# Google Nik Collections now free, should I install in Lightroom



## wtlloyd (Mar 24, 2016)

Well, I'm a little hazy on this - I avoid going outside of Lightroom as much as possible. 
Downloaded the newly free Nik Collections. I've no previous experience with them. There are two options presented for install, either to Photoshop or Lightroom. Should I install to either, or both?


----------



## Johan Elzenga (Mar 24, 2016)

Install in both. You don't have to use it...


----------



## Rob_Cullen (Mar 24, 2016)

Install to both.
One advantage with Photoshop is that you can apply NIK as a 'Smart' Filter to a Smart Object layer. Hence any adjustments are forever available if image is saved with layers (tiff or psd)


----------



## clee01l (Mar 24, 2016)

AFAIK, the Nik Collection has not been updated since Google bought Nik (2009?).  For those of us that paid Google $150, thanks. 
I've since migrated to a more suitable product On1's Photo10


----------



## Ian.B (Mar 24, 2016)

JohanElzenga said:


> Install in both. You don't have to use it...


My feelings also . 

I got them when google offered the same deal a few years ago. Don't use them much but handy to have imo


----------



## wtlloyd (Mar 25, 2016)

thanks, folks. I'll install in both. Don't know how much I'll use it, which is why I never _paid _for it, but I'm sure to play with it if it's free...


----------



## johnbeardy (Mar 25, 2016)

I'm quite a fan of Silver Efex Pro, partly because of B&W and partly because I've always felt it's a really well-designed application. 
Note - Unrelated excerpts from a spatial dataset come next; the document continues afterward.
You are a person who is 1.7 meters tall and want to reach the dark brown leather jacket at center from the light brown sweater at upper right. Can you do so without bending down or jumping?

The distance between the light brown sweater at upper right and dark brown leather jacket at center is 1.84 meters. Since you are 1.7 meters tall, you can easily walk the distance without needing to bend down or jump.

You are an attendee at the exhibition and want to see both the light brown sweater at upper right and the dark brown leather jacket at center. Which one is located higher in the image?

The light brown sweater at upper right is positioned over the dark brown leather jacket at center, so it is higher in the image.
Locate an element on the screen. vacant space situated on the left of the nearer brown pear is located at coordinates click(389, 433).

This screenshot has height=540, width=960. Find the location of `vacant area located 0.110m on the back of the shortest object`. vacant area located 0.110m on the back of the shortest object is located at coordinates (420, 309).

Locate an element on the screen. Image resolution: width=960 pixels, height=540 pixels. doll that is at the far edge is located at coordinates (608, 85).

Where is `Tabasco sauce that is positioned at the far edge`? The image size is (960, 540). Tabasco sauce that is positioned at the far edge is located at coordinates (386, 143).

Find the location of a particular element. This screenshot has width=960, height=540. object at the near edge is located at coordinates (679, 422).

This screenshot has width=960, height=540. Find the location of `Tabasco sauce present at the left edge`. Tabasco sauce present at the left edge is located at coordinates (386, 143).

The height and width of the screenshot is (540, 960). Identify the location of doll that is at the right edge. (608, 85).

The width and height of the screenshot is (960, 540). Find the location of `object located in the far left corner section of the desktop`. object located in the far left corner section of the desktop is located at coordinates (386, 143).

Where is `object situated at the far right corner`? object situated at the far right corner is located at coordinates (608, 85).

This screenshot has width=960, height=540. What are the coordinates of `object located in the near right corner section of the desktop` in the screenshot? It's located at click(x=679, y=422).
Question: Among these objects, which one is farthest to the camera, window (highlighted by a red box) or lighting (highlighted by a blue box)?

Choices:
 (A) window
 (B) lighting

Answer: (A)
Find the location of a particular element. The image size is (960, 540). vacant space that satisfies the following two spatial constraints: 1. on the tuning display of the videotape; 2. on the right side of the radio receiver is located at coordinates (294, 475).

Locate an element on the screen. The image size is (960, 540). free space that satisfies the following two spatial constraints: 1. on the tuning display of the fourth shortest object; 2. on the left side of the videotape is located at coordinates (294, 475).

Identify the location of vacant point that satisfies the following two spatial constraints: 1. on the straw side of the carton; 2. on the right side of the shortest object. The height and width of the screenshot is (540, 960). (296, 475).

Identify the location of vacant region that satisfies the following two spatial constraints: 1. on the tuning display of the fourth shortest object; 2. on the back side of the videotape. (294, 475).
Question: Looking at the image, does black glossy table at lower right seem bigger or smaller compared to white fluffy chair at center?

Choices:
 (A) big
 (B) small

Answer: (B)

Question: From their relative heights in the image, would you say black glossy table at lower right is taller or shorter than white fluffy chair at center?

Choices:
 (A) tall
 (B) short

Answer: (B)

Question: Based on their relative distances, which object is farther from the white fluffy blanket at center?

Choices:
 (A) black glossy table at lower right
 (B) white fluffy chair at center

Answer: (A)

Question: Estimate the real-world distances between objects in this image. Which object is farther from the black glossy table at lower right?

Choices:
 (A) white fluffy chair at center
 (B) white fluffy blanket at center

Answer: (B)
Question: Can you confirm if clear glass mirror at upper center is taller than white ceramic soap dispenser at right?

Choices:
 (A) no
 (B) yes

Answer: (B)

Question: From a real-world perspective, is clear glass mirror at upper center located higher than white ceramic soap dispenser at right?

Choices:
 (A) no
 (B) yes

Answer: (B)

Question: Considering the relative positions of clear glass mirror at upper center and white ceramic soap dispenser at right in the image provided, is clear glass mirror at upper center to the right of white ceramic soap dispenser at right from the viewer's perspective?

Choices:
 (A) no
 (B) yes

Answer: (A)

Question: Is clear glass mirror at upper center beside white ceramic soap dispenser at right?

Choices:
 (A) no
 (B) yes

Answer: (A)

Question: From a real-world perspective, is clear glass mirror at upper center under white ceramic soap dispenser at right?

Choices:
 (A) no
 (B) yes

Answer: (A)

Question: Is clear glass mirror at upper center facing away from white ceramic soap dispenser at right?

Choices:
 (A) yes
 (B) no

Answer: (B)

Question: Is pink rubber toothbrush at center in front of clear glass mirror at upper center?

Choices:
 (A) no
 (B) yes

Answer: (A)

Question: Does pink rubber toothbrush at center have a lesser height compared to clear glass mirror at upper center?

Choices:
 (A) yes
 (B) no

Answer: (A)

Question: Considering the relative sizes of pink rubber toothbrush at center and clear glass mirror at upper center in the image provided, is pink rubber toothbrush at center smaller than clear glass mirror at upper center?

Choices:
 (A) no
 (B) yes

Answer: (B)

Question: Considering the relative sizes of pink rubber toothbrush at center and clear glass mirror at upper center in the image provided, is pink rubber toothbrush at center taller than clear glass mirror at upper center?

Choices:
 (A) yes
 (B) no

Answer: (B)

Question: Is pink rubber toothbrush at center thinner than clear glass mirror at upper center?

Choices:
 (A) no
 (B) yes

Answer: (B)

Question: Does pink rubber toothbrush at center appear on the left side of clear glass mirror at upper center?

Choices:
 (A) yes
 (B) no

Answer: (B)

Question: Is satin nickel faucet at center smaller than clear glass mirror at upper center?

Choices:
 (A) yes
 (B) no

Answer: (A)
I don't think SFX produces better B&W images, but a different tool makes you make different creative decisions and sometimes you'll prefer the result from SFX over Lr, and vice versa.
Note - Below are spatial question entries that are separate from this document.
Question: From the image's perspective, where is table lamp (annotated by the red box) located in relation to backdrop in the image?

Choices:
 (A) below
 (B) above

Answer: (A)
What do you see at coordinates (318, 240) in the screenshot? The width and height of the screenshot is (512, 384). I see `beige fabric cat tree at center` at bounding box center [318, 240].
As far as it being well-designed, the one thing it gets wrong is that setting the Color Filter isn't obviously the first thing you do. I'd recommend you always visit this panel first. Secondly, learn how to use control points both to adjust specific areas and to place extra control points to protect nearby areas. Third, if you also have Photoshop, the best workflow is Lr > PS as a Smart Object -> SFX. This "smart filter" method allows you to revisit and fine tune your SFX work afterwards by double clicking the smart filter - all its adjustments remain editable.

John


----------



## sizzlingbadger (Mar 25, 2016)

I agree SFX is definitely the best of the tools in the NIK collection.


----------



## DMartin (Mar 25, 2016)

Really glad to see that someone has already asked the question about Nik Collection that was on my mind.  As a not-very-intensive and newbie LR6 user, I have installed 1 or 2 useful plugins/presets, but I don't want to bloat LR with something that is of little use.  Could ssomeone advise if any of the Nik Collection is really worth installing?  FWIW, most of what I do are simple adjustments, some graduated filter fixes, cropping, plus quite a bit of panorama and HDR - currently at my 'experimental' stage ... so advice appreciated. Thanks.


----------



## clee01l (Mar 26, 2016)

DMartin said:


> Really glad to see that someone has already asked the question about Nik Collection that was on my mind.  As a not-very-intensive and newbie LR6 user, I have installed 1 or 2 useful plugins/presets, but I don't want to bloat LR with something that is of little use.  Could ssomeone advise if any of the Nik Collection is really worth installing?  FWIW, most of what I do are simple adjustments, some graduated filter fixes, cropping, plus quite a bit of panorama and HDR - currently at my 'experimental' stage ... so advice appreciated. Thanks.


You don't "bloat" LR by adding presets.  For NIX, these are simple instructions to invoke the Edit-In function and call the NIK software tools.  If you install it and use it once and never use it again, the only impact to LR is a tiny bit of data that tells LR where to find the NIK program and how the prepare the intermediate file that will be created and passed to the program.


----------



## RBH (Mar 26, 2016)

johnbeardy said:


> I'm quite a fan of Silver Efex Pro, partly because of B&W and partly because I've always felt it's a really well-designed application.
> 
> I don't think SFX produces better B&W images, but a different tool makes you make different creative decisions and sometimes you'll prefer the result from SFX over Lr, and vice versa.
> 
> ...



Stupid question I know but just how do you import an image from Lightroom into Photoshop as a Smart Object? 

--Ron


----------



## Johan Elzenga (Mar 26, 2016)

Sometimes, simply going through all menus in Lightroom will answer questions like that. You select the image, choose the menu 'Edit in' and then 'Open as smart object in Photoshop'.


----------



## RBH (Mar 26, 2016)

JohanElzenga said:


> Sometimes, simply going through all menus in Lightroom will answer questions like that. You select the image, choose the menu 'Edit in' and then 'Open as smart object in Photoshop'.



Thanks, Johan. I figured it was something simple, and since you mentioned it, I seem to remember seeing the command. Thanks again. I appreciate it. 

--Ron


----------